Une deuxième erreur est de considérer l'amortissement direct comme fondamentalement pire. Il peut être très utile pour les ménages soucieux de la sécurité, les propriétaires âgés ou les personnes à faible charge fiscale. Toutes les optimisations fiscales ne constituent pas automatiquement la meilleure stratégie de financement.

Une troisième erreur est l'absence de planification globale. L'amortissement, le pilier 3a, la caisse de pension, les rénovations, les impôts, les intérêts hypothécaires et la retraite doivent être considérés conjointement. Si vous optimisez chaque module de manière isolée, vous passez souvent à côté de la meilleure solution globale.

Recommandation pratique : calculez les deux variantes

Avant de prendre une décision, vous devez comparer les deux variantes en termes concrets.
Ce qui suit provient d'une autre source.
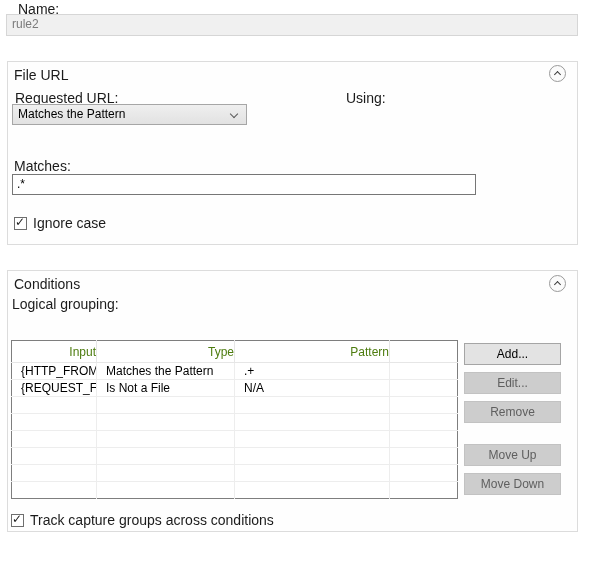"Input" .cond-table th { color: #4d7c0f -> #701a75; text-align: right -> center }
Cela comprend l'hypothèque, le taux d'intérêt, le montant du remboursement, les économies d'impôts, la contribution 3a, l'hypothèse de rendement, la date de retraite et les exigences de liquidité. Ce n'est qu'alors que l'on pourra déterminer quelle solution est la plus adaptée du point de vue économique.

Pour de nombreux employés, l'amortissement indirect via le pilier 3a est intéressant tant que les revenus sont stables et que la capacité financière reste facilement couverte, même avec une hypothèque plus élevée. Pour les personnes dont le financement est limité, dont la charge fiscale est faible ou dont les exigences en matière de sécurité sont élevées, l'amortissement direct peut être plus judicieux.

Les prêts hypothécaires existants méritent également d'être vérifiés ultérieurement. Les situations de vie évoluent : les revenus, la famille, les taux d'intérêt, les impôts, les rénovations et la retraite peuvent retarder la mise en place d'une stratégie optimale. L'amortissement n'est donc pas une décision ponctuelle, mais fait partie d'une planification financière continue.

Conclusion : l'amortissement direct réduit le passif, l'amortissement indirect optimise les impôts et la planification de la retraite

La réponse à la question Quelle est la différence entre un amortissement direct et indirect ? signifie : En cas de remboursement direct, l'hypothèque est remboursée directement à la banque de façon continue. La dette diminue, les frais d'intérêt diminuent et la sécurité financière augmente. En contrepartie, les intérêts de la dette déductibles fiscalement sont réduits.

En cas de remboursement indirect, l'hypothèque reste initialement la même. Au lieu de cela, les montants d'amortissement sont généralement versés au pilier 3a, sont donnés en gage à la banque puis utilisés pour rembourser. Par conséquent, les intérêts sur la dette restent déductibles fiscalement et les dépôts 3a peuvent également être réclamés à des fins fiscales.

La meilleure option dépend du revenu, de la charge fiscale, de l'âge, de l'hypothèque, du profil de risque et des objectifs de retraite. L'amortissement direct offre plus de simplicité et de sécurité. L'amortissement indirect offre un plus grand potentiel fiscal et permet de développer les régimes de retraite. La meilleure solution est celle qui tient compte à la fois du financement, des impôts et de la planification de la vie.

Glossaire de l'amortissement direct et indirect

Remboursement direct : remboursement régulier de l'hypothèque directement à la banque, ce qui signifie que la dette hypothécaire est constamment réduite.

Amortissement indirect : versement des montants d'amortissement dans une solution de prévoyance, généralement le pilier 3a, qui sert de garantie à la banque.

Pilier 3a : plans de pension privés liés dont les paiements sont déductibles fiscalement et sont souvent utilisés pour des amortissements indirects.

Intérêts de la dette : intérêts sur l'hypothèque qui peuvent être déduits à des fins fiscales en Suisse.

Engagement : dépôt de l'épargne-retraite en garantie de la banque sans que le solde ne soit retiré immédiatement.